**Your assignment**
Make an exact copy of the entries, and keep any pictures out of it.
[Data for this exercise Boundary: Start]
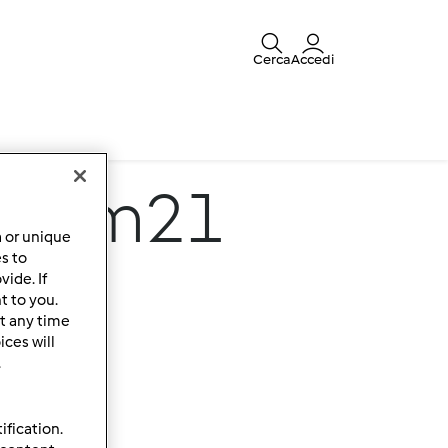
Cerca
Accedi
li tm21
a or unique
es to
ide. If
t to you.
t any time
ces will
.
ification.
[Data for this exercise Boundary: End]
**Result of the exercise**
Cerca
Accedi
li tm21
a or unique
es to
ide. If
t to you.
t any time
ces will
.
ification.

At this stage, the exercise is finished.